Saturday, April 10, 2010

Almost Here!!!!


It's almost move in day!!!! I know it has been awhile since I have last posted anything on this site. But life for me has been crazy. Both personally and professionally. Since Lowak I have had my heart severally broken to the point of question if it would ever be whole again. I lost a very dear friend this past winter and his death has made me appreciate every person that is in my life as well as live with no regrets. I had an aunt diagnosed with breast cancer for the second time and cousin, who I am extremely close to, experienced a scare with breast cancer. After these past five months I wonder how it is that I have faith at all because believe me - my faith these past couple of months has really been tested. I keep wondering will when the testing stop? But maybe that is a test as well. Moving in to this house is going to be bitter sweet. When I first received news that I was going to get a house I pictured myself moving in with my family. Maybe that is to come later. Who knows?
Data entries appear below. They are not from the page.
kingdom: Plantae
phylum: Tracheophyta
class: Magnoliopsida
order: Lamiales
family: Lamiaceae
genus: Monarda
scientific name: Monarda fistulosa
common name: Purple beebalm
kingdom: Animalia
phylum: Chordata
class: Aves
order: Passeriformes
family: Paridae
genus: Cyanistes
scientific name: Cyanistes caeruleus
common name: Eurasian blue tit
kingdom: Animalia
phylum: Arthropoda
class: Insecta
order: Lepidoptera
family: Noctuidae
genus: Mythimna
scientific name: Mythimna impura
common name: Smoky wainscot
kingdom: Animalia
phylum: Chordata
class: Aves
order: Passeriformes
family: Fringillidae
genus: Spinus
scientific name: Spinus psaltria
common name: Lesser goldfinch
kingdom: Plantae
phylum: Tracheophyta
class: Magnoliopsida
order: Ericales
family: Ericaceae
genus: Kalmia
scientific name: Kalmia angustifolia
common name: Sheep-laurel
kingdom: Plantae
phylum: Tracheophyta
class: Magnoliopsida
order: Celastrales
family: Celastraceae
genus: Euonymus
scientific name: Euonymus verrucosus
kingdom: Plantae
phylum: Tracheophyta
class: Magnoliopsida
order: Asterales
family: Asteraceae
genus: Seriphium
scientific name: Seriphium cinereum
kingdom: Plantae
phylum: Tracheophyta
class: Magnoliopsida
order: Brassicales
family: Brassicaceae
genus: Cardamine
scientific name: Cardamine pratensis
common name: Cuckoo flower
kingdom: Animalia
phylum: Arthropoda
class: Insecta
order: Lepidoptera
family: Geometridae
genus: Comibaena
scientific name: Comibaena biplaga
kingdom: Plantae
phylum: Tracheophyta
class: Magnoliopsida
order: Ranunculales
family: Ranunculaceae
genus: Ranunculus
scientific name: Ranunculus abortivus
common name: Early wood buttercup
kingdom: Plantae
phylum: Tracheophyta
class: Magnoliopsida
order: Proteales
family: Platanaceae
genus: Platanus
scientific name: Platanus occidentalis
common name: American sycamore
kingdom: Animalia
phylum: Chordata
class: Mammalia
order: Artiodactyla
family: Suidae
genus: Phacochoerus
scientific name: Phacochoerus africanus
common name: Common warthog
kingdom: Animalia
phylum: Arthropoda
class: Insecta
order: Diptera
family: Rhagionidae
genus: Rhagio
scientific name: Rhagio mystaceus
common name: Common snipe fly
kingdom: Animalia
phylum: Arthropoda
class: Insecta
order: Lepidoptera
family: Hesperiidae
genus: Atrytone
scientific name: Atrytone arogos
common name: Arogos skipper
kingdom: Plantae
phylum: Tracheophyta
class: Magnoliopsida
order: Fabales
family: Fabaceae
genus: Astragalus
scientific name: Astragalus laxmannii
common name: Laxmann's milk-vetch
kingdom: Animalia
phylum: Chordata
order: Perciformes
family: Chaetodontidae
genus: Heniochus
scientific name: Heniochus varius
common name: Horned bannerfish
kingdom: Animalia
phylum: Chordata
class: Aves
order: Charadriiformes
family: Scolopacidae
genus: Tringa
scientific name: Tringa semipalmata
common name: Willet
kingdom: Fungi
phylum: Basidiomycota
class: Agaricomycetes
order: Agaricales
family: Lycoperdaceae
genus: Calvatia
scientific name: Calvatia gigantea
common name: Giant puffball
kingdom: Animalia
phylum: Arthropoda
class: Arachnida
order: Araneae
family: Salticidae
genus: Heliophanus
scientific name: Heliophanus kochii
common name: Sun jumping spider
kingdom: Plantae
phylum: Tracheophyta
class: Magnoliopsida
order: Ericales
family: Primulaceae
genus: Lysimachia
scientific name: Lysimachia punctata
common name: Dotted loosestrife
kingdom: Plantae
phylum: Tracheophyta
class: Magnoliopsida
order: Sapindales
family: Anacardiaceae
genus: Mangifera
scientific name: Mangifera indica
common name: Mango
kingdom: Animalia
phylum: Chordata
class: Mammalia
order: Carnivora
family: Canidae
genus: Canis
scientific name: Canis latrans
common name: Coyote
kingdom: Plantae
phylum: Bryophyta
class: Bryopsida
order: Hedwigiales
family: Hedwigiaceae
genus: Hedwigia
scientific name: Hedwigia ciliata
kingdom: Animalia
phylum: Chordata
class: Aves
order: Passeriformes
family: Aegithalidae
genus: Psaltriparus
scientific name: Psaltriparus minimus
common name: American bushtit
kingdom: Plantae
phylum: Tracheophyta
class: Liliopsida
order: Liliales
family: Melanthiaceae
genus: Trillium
But here is the most recent phote (I took it this morning) my house. As you can tell it has windows, doors, and is bricked. And now I have grass!!!!!! I have a lawn!!!! It has taking many months to get to this point. This process has been long but very much appreciated and I can not wait to move in. I have been going back and forth on ways to decorate, what colors am I going to use in the bedroom, living room and the kitchen? How am I going to decorate my bathroom, my dinning room, or spare room? It has been overwhelming at times. But, I have made a few decisions. My master bath and bedroom will have the colors of Chocolate and Tiffany Blue (how can a girl not like the color of a Tiffany's box!). My kitchen and dinning room will reflect Tuscany and a vineyard so there will be grapevines, sunflowers, rustic colors of yellow (burnt yellow) and burgundy. There will also be copper and weathered wood blended in here and there. My living room I'm still pondering. I want it to be welcoming because I plan to have many family moments in this room. I will eventually be painting the walls in these room but only when I am able to. That will be a whole new overwhelming issue for me to get through.
Even though life has happened to me these past months doesn't mean that some good hasn't come out of it. Because it has. I'm looking at it as a new chapter in my life that has started. It's like I have a clean slate but this time I decide what is written on it. This time I keep close watch over my life and not let others direct me. I've learned to try and not hold anger towards those who have hurt or angered me because that just makes me an angry and bitter person. And I don't want to look at what happened in the past. I want to move forward and what better way to do that than to move to a new address.